We all know that, when playing around with a new device, the most important thing you can do is record the experience so that others can behold your techno-wizard glory. Pics or it didn’t happen, no? Which makes it that much more frustrating that the PinePhone currently can’t take screenshots in seemingly any of the OSes that are compiled for it.
Attempt 1: The Built-In Option
I’ve been using Ubuntu Touch, since at the moment it has the most features and the least suck of the available OSes. (Technically the build is from UBPorts, but I’m going to use the terms interchangeably because I’m lazy.) Allegedly, UBPorts lets you take a screenshot by simultaneously pressing Volume Up and Volume Down, but that doesn’t work on the PinePhone – best I can gather, that only works on Android ports of Ubuntu Touch.
Attempt 2: The Command Line Option
Other posts suggest that you can use phablet-screenshot
from the phablet tools
package, but that too leads to disappointment, with the program freezing. Running debug mode (-d
) shows that it’s trying to pull the screenshot from adb:
... + adb start-server + check_devices + set +e + adb wait-for-device
Since the PinePhone isn’t running Android, adb isn’t really a thing, and you’ll end up waiting forever.
Attempt 3: The Raw Option
Looks like we’re going to have to create this from scratch. All of the above-mentioned techniques essentially do the same thing: they dump the framebuffer /dev/fb0
to a file and then convert that file to PNG, JPEG, or whatnot. How hard can that possibly be?
Dump the Framebuffer
The first step is easy enough: cat /dev/fb0 > img.raw
. This dumps the framebuffer (i.e. what’s on screen) to a raw file.

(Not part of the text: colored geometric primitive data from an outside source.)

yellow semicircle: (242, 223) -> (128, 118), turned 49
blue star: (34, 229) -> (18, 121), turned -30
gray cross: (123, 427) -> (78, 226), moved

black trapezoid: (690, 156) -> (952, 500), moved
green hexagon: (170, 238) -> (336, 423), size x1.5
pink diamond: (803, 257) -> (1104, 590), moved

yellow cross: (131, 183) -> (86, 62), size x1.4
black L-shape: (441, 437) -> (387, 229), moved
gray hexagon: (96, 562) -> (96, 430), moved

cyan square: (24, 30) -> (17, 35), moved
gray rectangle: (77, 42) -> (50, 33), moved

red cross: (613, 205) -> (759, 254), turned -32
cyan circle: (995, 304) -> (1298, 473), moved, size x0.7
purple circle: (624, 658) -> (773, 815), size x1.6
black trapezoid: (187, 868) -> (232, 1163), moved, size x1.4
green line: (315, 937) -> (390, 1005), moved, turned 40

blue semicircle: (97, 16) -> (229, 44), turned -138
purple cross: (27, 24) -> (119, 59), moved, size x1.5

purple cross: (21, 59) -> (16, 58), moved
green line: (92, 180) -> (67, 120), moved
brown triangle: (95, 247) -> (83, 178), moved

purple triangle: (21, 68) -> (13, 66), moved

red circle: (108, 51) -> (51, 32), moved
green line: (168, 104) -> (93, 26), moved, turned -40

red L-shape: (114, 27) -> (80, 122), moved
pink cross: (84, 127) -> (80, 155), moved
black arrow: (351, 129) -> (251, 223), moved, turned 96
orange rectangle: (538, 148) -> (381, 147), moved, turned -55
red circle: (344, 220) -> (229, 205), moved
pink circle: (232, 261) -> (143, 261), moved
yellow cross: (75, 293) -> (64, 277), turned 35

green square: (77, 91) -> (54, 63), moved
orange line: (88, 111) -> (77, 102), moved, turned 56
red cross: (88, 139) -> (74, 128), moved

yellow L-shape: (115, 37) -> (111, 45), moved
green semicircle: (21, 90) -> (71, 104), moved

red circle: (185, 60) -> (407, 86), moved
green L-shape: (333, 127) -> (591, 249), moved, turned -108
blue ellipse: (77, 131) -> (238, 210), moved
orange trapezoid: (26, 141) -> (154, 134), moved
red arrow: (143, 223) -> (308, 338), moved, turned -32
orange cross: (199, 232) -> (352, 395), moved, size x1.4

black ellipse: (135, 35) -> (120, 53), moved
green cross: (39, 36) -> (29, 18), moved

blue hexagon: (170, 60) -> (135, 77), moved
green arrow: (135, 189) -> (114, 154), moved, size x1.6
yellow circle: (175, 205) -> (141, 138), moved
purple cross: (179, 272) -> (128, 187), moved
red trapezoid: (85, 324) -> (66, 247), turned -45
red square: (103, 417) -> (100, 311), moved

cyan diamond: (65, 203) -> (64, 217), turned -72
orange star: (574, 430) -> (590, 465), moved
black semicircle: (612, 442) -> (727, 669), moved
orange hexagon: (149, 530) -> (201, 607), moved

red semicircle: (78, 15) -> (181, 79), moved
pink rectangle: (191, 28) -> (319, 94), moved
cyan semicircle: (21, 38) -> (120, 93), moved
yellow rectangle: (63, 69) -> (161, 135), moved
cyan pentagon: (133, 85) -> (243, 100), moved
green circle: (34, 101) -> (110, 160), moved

Figure Out Your Screen Size
The raw image file is just that: a raw stream of pixels, with no dimensions built in. As such, you next need to figure out how big your screen is. For the PinePhone, this is 720×1440 pixels. If you want to discover this yourself, you can just type fbset
(sudo apt install fbset
if necessary).
Get the Script
This helpful chap cooked up a lovely little Perl script that will then convert the raw image to png. Download the script, chmod + x
to mark as executable, and invoke with ./iraw2png 1440 720 img.raw img.png
.
NB: I swapped the dimensions. You’ll see why.
Inspect the Results
Here’s the result, which doesn’t exactly look like the Desktop:
Success!
It definitely captured a thing.
Mope!
It captured some manner of console, perhaps the TTY output? I don’t know. Evidently there are other framebuffers to be found. If you know how to find them, please do send a comment since I’m up a creek on this one.